Covid, ecco chi rischia di più di finire in terapia intensiva.

GIAMPIERO MAGGIO – 8 Luglio 2021 – LA STAMPA

Età, storie, caratteristiche. L’intervista a Giovanni Di Perri, virologo e responsabile del Reparto di Malattie Infettive dell’Amedeo di Savoia di Torino: «A 30 anni ti salvi, ma l’esperienza di venire intubato ti segna»

Il Regno Unito segna un altro picco di contagi: sono 32 mila i casi, ma i morti scendono (sono 33). La Francia annuncia una «mobilitazione generale per raggiungere l’immunità collettiva», mentre in Italia la situazione, al momento, sembra tranquilla anche se da una settimana a questa parte stanno aumentando i contagi. 

La cosa più importante, però, è che ospedalizzazioni e numero di vittime, anziché aumentare, continuino a diminuire. Ma chi finisce in terapia intensiva oggi? Qual è l’identikit delle vittime e perché è tutto diverso rispetto a pochi mesi fa? E se è vero che l’esempio da seguire è quello del Regno Unito (dove i casi di coronavirus continuano a crescere ma, nonostante ciò le vittime restano basse), noi che cosa ci dovremo aspettare?Lo abbiamo chiesto a Giovanni Di Perri, responsabile del reparto di Malattie Infettive dell’Amedeo di Savoia.

Professore, quale è l’identikit delle persone che ricoverate nelle terapie intensive? 

«E’ cambiata tipologia rispetto a qualche mese fa. Oggi abbiamo persone tendenzialmente molto più giovani: sono spariti i settantenni e gli ottantenni, ma abbiamo i quarantenni e i cinquantenni. Ci sono, ovviamente, anche le persone sopra i 60 anni. ma tendenzialmente l’età media è calata».

Come mai? 

«Il motivo è legato essenzialmente ai vaccini. Chi è stato sottoposto ad una doppia dose ha un basso rischio di contrarre il virus e, se succede, è come un raffreddore. Semmai ha un rischio pari quasi a zero di finire in ospedale o di morire».

Qualche esempio che ci può raccontare? Li possiamo definire no vax?

«Beh, direi di no. Nel senso che non si professano contro il vaccino, poi magari ci saranno anche loro. Diciamo che la caratteristica principale è che non sono vaccinati».

Qualche storia che lei ricorda in modo particolare?

«Ci è capitato di avere in reparto qualche negazionista del Covid: continuavano a negare l’esistenza del virus eppure non respiravano e stavano finendo in terapia intensiva. Ci dicevano: “Ma perché ci state facendo questo se il virus non esiste?”».

Avete anche ragazzi giovani in reparto?

«Sì, ci sono anche casi di trentenni intubati ma che non sono in pericolo di vita. Anche loro non sono vaccinati. Si salveranno ma, mi creda, non è una bella esperienza venire intubati. Per questo motivo consiglio anche ai più giovani di vaccinarsi».

Che cosa si aspetta sul fronte Covid nelle prossime settimane?

«Credo che assisteremo ad un incremento dei contagi, del resto è ciò che sta accadendo in diversi Paesi nel mondo e anche vicini a noi».

Colpa della variante Delta?

«Sì, questo tipo di mutazione rispetto al ceppo principale del virus è particolarmente contagiosa. E’ la variante che si sta diffondendo con estrema velocità e che sta già soppiantando la variante inglese. Per fortuna, però, viene respinta grazie ai vaccini. Insomma, la riposta vaccinale è buona e questo è positivo».

Quindi il liberi tutti degli inglesi è giustificato? E’ sufficiente vaccinarsi?

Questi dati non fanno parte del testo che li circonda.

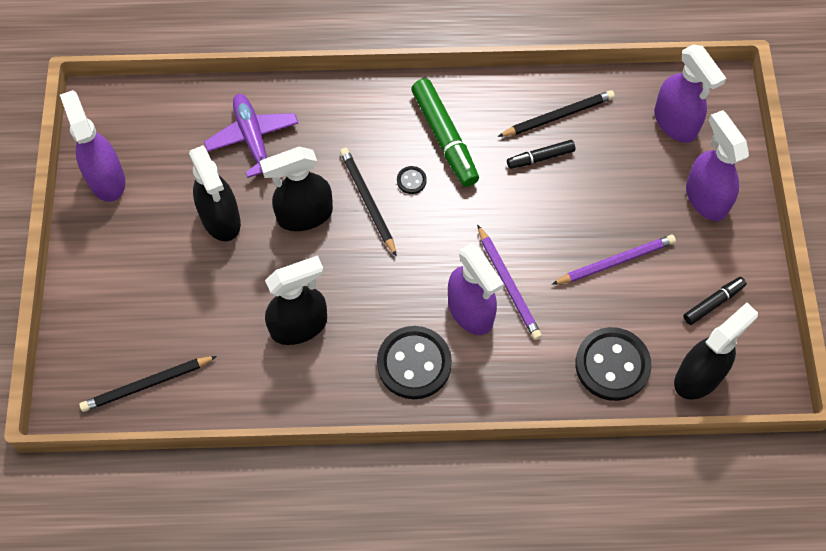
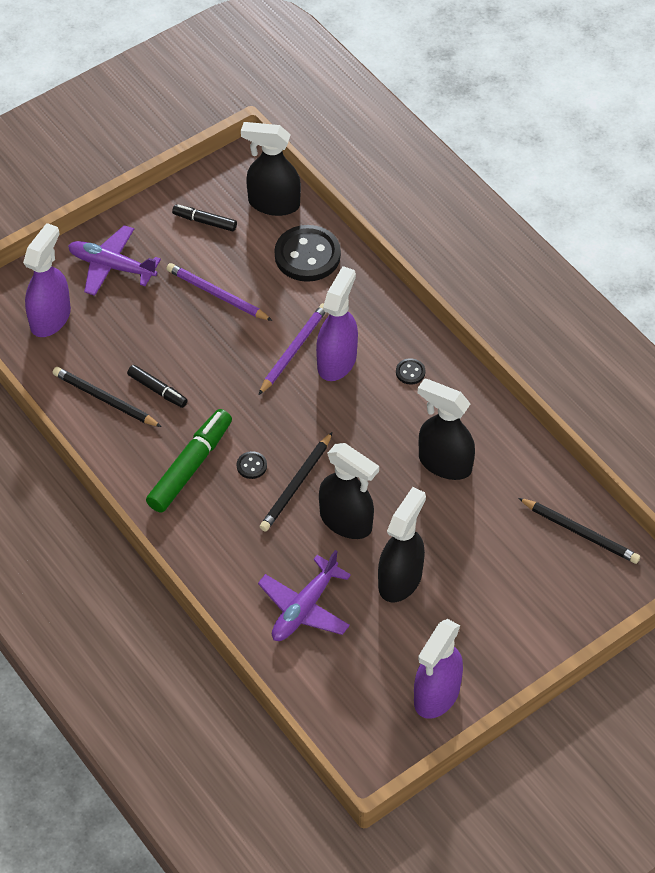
camera: 125 degrees left, 10 degrees down
black button [377,326,452,399] -> black button [396,358,425,384], size x0.43
purple spray bottle [686,110,749,221] -> purple plane [68,225,161,296]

«Credo che, rispetto all’estate scorsa, molte cose siano cambiate e questo grazie ai vaccini. Ma non consiglio affatto di abbandonare così allegramente l’uso delle protezioni alle quali ci siamo abituati, ad iniziare dalla mascherina. Anche all’aperto».

Anche all’aperto?

«Solo nelle situazioni in cui c’è molta folla o assembramento. Nei posti chiusi da tenere assolutamente, invece. La variante Delta si trasmette, infatti, molto velocemente: bastano pochi secondi di contatto con una persona contagiata. Dico questo perché, nonostante oltre il 40% degli italiani sia immunizzato, sono ancora troppi quelli non vaccinati».